The Patriots are releasing Josh Gordon from injured reserve, according to Adam Schefter of ESPN.com (on Twitter). The Patriots feel that Gordon will not be healthy enough to play this season, but the wide receiver believes otherwise, so this move will give him the opportunity to hook on elsewhere. 

In Gordon’s estimation, he’ll be good to go sometime next week, or the week after. Because the move comes after Oct. 29, Gordon will be subject to the waiver wire. The league’s 31 other teams will have a crack at Gordon, and his contract, before he’s potentially able to hit the open market. Waiver priority, meanwhile, is determined by 2019 records.

By not releasing Gordon now, the Patriots may be banking on the talented pass catcher being claimed by a struggling team rather than one the defending Super Bowl champions will be competing with for this year’s title.
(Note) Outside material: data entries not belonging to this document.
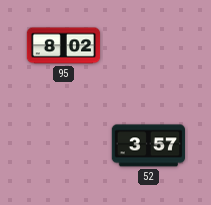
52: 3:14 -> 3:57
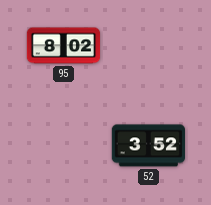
52: 3:57 -> 3:52
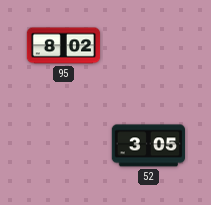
52: 3:52 -> 3:05
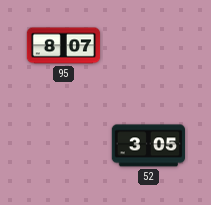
95: 8:02 -> 8:07
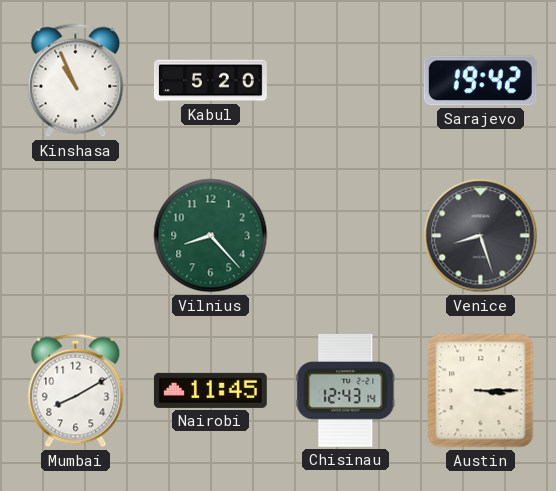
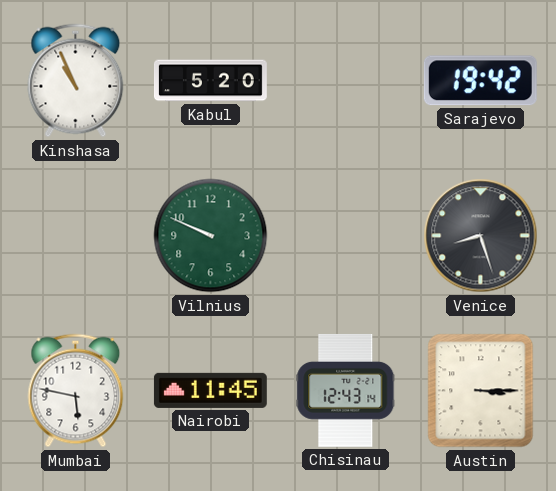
Vilnius: 8:23 -> 9:49
Mumbai: 8:10 -> 5:47
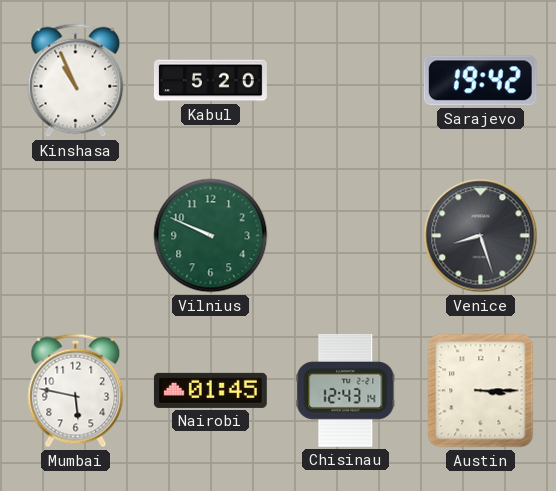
Nairobi: 11:45 -> 01:45
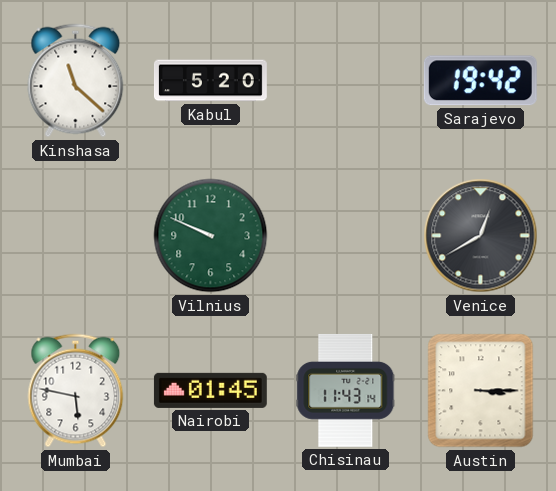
Kinshasa: 10:56 -> 11:22
Venice: 8:27 -> 12:40
Chisinau: 12:43 -> 11:43
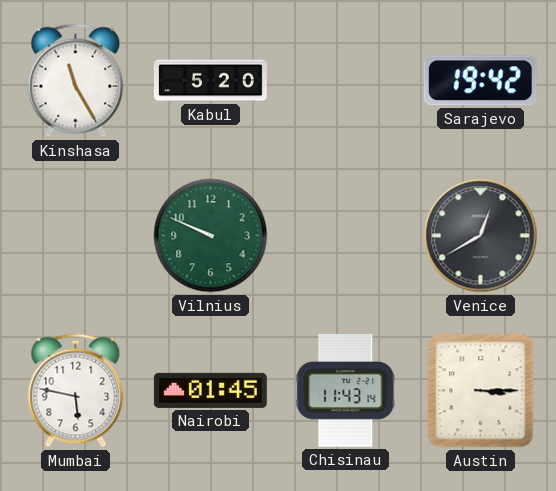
Kinshasa: 11:22 -> 11:25
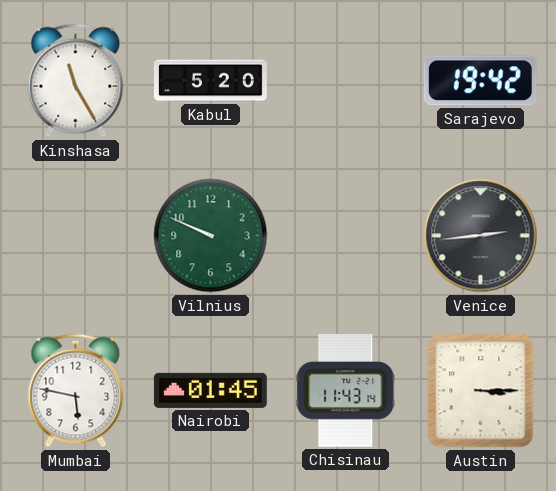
Venice: 12:40 -> 2:44
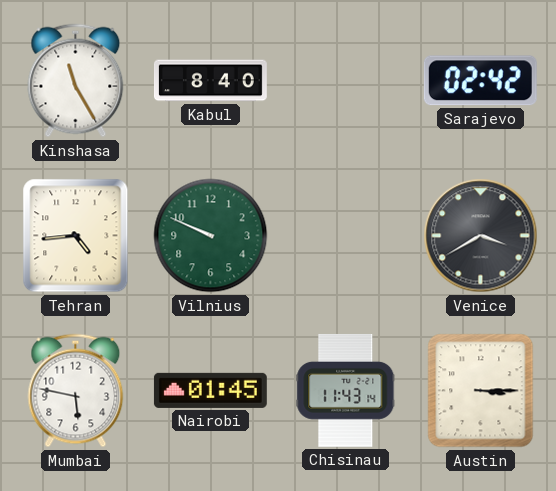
Kabul: 5:20 -> 8:40
Sarajevo: 19:42 -> 02:42
Tehran: none -> 4:44
Venice: 2:44 -> 3:40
Waiver priority is now sorted by teams’ 2019 records. The 0-8 Bengals will get the first shot at Flash, followed by the 0-7 Dolphins, and so on.

The former Browns All-Pro is dealing with two knee contusions, but his off-the-field trouble represents his biggest red flag for teams. On the other hand – he’s supremely talented and his contract has just $2MM salary attached.

So far this year, Gordon has 20 receptions for 287 yards and a touchdown.